The positioning story is where the tension lives. Short interest climbed 3.2% over the past week to 15.8% of free float — about 47.6 million shares. That is up roughly 9% over the past month, a steady grind rather than a sudden pile-on. What has changed sharply is the cost to establish or maintain those positions. Borrowing costs hit 36.3% on June 9, up from around 7% at the end of April — a more-than-fivefold move in six weeks. Availability tells the same story: only about 5% of lendable shares remain available, down from roughly 10% in late April and briefly touching 0.3% on June 3. For context, that near-zero reading means the entire lending pool was effectively exhausted. The borrow market has opened up fractionally since then, but at 5% availability it remains very tight. The ORTEX short score reached 79.8 on June 9 — its highest reading in the 30-day window — confirming the pressure is building, not easing. Options traders, by contrast, are not particularly defensive: the put/call ratio of 0.25 is right on its 20-day average and far below the 52-week high of 0.28, suggesting the options market is not pricing incremental downside risk above what it normally assigns.
The Street view on Rezolve AI is hard to pin down cleanly. No analyst data was available for this note, so the fundamental picture has to be read through the valuation and factor lens. The numbers are not encouraging on quality: EV/EBITDA of roughly -169 reflects a company that is not yet profitable, and the 30-day move in that multiple has gone further negative, not less so. ORTEX factor scores rank the stock in the 2nd percentile on short score and the 1st percentile on availability — both extremes — while the sector composite sits at the 50th percentile. That combination points to a company the market has not abandoned on fundamentals alone, but one where the technical pressure from the short side is severe. The Growth pillar, at 91.2 in recent ORTEX scoring, remains the bull case: the AI commerce and monetisation narrative is intact. The bear case is execution — negative return on assets, an f-score of 3, and integration risk from an active M&A posture.

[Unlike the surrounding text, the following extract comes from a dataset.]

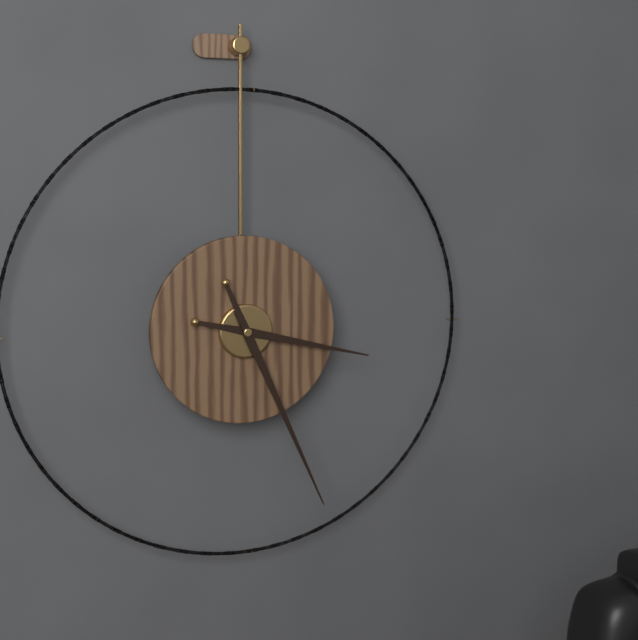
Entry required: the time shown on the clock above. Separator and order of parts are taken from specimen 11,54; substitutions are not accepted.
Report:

Insider activity offers a small counterweight. CEO and founder Daniel Wagner bought just over 800,000 shares at $4.00 in early April, spending roughly $3.25 million in two transactions. A director added another ~96,000 shares at $2.78 in mid-May. Net insider buying over the past 90 days is approximately 908,000 shares worth $3.5 million. The purchases were made above the current price of $2.33, meaning Wagner is sitting on a mark-to-market loss of roughly 40%. That cuts both ways: it can be read as conviction from the inside, or as a signal that management's sense of value has not yet been validated by the tape. The stock is down 18% over the past week and down about 3% over the past month — the week's move is notably sharp.
Peer context reinforces that RZLV is not falling in isolation. ARQQ dropped 23% on the week, SOUN fell 20%, and HOLO shed 17% — the entire small-cap AI cohort is under pressure. RZLV's 18% weekly decline is broadly in line with the peer group, suggesting the immediate move is more sector than stock-specific. That peer weakness also matters for the short thesis: when correlated names are selling off simultaneously, forced covering or fresh shorting tends to concentrate in the names where borrow is available — and at 5% availability, RZLV has very little cushion left.
With earnings scheduled for June 26, the next two weeks will test whether the current borrow squeeze holds or the stock move forces a resolution — specifically, whether any further price decline prompts covering that relieves availability pressure, or whether the short build continues into the print.